Thermo-iono-electronic materials: Functional oxides in gas separation and energy harvesting

2019-04-16 学术讲座 浏览量：2495

Thermo-iono-electronic materials: Functional oxides in   gas separation and energy harvesting

Time: March 21th(Thursday), 16:30-18:30

Venue: Room 202, Taizhou Building

Host: Prof.Wangfei

Speaker: Feldhoff.Armin

Bio:

Armin received his diploma in physics from the University of Münster (Germany) and received his PhD degree from the Martin-Luther University Halle-Wittenberg (Germany). He has worked at the Max Planck Institute of Microstructure Physics in Halle (Germany), Cornell University in Ithaca (NY, USA) and at the Centre d’Études de Chimie Métallurgique of the CNRS in Vitry sur Seine (France). He is now the head of the Nanostructure Laboratory at the Institute of Physical Chemistry and Electrochemistry of the Leibniz Universität Hannover (Germany) and holds the venia legendi for Physical Chemistry. 
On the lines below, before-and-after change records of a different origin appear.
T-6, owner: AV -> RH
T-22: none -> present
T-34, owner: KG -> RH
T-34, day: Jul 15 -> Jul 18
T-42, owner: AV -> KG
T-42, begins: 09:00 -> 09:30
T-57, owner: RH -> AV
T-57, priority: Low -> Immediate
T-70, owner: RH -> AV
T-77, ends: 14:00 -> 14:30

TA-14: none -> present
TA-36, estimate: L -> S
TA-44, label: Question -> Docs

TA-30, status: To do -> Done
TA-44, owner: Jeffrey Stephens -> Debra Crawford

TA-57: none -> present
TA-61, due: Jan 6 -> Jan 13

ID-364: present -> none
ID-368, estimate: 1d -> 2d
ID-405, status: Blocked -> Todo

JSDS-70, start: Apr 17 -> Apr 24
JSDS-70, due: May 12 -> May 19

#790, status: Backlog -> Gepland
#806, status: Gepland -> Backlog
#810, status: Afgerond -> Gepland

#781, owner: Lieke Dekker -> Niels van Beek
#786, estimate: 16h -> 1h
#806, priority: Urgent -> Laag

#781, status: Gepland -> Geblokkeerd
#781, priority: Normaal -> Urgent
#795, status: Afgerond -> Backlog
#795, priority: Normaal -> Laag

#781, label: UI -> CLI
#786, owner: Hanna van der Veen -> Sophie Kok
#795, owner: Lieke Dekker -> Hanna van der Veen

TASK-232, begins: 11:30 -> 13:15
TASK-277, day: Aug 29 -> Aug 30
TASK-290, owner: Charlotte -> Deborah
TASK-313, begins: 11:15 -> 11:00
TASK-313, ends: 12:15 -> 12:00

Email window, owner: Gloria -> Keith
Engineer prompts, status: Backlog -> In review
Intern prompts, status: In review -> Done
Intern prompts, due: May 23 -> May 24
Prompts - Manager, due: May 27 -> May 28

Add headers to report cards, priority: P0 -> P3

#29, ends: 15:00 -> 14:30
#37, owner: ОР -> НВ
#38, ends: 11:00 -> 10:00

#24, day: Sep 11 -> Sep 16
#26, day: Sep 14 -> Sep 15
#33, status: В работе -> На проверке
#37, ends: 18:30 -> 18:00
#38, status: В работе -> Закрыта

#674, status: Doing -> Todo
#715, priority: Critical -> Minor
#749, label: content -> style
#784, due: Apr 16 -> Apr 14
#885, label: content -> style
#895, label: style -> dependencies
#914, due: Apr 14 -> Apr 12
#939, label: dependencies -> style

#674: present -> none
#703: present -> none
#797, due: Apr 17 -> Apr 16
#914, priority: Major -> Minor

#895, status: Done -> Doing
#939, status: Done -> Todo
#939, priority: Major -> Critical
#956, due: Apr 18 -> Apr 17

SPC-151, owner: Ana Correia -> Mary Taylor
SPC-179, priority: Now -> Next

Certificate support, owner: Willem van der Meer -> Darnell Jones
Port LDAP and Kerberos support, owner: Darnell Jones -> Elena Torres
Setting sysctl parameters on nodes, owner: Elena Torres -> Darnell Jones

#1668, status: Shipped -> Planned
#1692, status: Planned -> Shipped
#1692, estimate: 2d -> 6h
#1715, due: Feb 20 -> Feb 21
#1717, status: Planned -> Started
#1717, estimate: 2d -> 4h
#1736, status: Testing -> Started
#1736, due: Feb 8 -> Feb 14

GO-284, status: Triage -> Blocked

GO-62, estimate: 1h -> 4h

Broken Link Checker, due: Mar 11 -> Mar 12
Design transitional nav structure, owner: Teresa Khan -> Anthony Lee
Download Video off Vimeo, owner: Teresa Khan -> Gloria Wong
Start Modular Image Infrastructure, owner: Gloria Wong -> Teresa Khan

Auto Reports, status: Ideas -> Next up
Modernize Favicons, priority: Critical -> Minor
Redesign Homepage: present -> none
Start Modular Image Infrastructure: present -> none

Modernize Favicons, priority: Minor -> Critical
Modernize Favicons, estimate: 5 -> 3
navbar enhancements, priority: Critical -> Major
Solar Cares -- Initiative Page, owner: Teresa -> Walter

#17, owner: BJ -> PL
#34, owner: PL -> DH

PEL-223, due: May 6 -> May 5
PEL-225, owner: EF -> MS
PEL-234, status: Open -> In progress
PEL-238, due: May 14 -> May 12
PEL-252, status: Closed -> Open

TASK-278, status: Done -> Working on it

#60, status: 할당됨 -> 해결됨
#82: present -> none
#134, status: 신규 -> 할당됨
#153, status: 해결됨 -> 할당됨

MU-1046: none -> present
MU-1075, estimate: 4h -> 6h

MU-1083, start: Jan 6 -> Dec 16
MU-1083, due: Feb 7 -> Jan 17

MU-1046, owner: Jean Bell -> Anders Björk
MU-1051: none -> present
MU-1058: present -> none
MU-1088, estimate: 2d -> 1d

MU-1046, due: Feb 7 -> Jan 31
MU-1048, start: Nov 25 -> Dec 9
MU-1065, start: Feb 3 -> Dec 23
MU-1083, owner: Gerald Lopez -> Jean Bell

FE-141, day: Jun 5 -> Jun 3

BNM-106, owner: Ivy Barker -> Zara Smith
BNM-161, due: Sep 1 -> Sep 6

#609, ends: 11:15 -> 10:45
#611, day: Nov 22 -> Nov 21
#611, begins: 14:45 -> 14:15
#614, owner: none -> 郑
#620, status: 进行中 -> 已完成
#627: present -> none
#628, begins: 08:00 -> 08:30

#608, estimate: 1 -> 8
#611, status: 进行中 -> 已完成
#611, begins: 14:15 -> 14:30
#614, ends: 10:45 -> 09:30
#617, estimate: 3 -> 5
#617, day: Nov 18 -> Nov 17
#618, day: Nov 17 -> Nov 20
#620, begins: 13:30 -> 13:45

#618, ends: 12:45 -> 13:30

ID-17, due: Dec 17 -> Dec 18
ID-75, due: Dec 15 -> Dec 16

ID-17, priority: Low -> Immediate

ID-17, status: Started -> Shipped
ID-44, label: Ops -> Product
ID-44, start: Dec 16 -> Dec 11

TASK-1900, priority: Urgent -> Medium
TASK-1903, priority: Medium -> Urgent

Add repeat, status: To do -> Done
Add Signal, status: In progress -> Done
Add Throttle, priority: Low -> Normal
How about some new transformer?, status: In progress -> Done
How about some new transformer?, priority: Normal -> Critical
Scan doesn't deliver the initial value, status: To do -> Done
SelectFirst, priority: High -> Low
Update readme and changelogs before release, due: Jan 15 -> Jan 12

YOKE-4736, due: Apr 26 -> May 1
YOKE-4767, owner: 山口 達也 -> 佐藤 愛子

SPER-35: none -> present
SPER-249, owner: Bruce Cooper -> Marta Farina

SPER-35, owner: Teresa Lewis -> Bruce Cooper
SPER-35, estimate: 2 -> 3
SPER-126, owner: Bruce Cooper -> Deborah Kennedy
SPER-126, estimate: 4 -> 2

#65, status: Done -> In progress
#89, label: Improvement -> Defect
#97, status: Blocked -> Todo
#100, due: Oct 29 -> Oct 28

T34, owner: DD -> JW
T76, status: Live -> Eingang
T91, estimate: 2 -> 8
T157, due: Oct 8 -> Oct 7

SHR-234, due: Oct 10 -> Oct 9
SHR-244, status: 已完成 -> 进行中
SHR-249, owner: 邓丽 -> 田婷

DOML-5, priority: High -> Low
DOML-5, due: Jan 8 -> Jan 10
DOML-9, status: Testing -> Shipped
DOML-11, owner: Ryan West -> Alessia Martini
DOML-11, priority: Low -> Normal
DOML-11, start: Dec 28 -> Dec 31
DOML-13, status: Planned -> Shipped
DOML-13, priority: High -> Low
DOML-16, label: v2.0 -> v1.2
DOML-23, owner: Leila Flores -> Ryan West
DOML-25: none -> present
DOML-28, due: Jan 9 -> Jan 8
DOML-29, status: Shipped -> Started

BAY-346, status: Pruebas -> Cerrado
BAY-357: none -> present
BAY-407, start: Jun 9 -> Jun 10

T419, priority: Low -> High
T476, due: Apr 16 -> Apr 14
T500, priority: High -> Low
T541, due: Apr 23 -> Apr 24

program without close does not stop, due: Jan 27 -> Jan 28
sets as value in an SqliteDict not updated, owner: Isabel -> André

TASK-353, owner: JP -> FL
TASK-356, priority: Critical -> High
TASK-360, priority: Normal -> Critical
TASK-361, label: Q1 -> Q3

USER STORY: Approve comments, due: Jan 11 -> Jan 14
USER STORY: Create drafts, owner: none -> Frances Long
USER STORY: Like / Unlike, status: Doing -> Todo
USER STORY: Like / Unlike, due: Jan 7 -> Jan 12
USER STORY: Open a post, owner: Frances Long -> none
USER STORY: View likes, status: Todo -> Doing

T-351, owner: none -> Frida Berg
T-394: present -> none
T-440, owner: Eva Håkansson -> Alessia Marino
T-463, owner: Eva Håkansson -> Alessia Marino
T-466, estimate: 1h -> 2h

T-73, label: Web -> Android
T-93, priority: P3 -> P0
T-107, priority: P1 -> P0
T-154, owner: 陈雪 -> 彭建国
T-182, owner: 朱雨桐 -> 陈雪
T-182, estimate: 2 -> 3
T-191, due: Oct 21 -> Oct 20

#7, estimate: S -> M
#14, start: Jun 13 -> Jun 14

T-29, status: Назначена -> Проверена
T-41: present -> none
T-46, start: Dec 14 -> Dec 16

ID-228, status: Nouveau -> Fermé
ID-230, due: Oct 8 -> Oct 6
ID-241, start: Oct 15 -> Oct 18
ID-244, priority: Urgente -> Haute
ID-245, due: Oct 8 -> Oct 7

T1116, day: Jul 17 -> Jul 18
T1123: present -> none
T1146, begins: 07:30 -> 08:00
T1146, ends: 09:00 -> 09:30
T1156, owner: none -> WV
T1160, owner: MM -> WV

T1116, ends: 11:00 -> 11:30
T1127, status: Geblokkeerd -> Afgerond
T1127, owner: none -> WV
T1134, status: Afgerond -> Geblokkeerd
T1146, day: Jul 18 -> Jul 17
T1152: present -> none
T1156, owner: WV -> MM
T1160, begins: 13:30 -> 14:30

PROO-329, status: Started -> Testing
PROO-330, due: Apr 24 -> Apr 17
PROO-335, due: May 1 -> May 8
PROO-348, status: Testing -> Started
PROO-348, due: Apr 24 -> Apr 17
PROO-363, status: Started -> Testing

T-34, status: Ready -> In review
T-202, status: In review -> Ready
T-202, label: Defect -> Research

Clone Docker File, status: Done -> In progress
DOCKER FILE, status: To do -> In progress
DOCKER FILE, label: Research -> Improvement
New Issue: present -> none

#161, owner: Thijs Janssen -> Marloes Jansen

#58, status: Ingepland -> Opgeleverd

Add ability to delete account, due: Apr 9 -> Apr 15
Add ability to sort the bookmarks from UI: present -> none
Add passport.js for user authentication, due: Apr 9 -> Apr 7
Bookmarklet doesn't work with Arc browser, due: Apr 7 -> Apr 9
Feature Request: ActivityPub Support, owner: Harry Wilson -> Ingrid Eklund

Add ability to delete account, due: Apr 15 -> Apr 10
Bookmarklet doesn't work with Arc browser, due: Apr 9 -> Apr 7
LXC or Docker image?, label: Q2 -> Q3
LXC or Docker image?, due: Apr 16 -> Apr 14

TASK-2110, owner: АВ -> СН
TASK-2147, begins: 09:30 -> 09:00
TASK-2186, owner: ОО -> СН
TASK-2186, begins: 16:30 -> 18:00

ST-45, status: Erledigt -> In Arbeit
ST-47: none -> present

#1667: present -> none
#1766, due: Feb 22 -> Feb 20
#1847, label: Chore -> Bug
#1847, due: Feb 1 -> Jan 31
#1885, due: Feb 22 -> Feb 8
Aim’s research interests are in thermo-iono-electric (TIE) materials for energy conversion. He has published more than 150 papers in peer-reviewed journals. Actually, his h-index is 42 with more than 6,000 citations. He is serving in the editorial team of Electron Microscopy. He is acting as associate editor of both Energy Harvesting & Systems and the Journal of Electronic Materials. 

Abstract: 

It  is proposed to look at energy conversion from the point of view of thermo-ionic-electronic (TIE) materials or systems. In addition to ionic and/or electric charge carriers, entropy is considered as further basic quantity being transported through the material or system if the TIE is simultaneously placed in gradients of temperature and electrochemical potential (ionic and/or electronic). In the basic transport equation, the TIE appears as tensor, which is a major advantage over the concept of the so-called thermodynamics of irreversible processes. The role of energy and its conversion is easily understood. Analogies between the Soret coefficient (thermo-ionic), the Seebeck coefficient (thermo-electric) and the ionic transfer number (ionic-electronic) become evident. Also the thermoelectric (TE) coupling is considered to some detail with a focus on energy harvesting. Lecture will provide a theoretical framework and exemplary experimental results.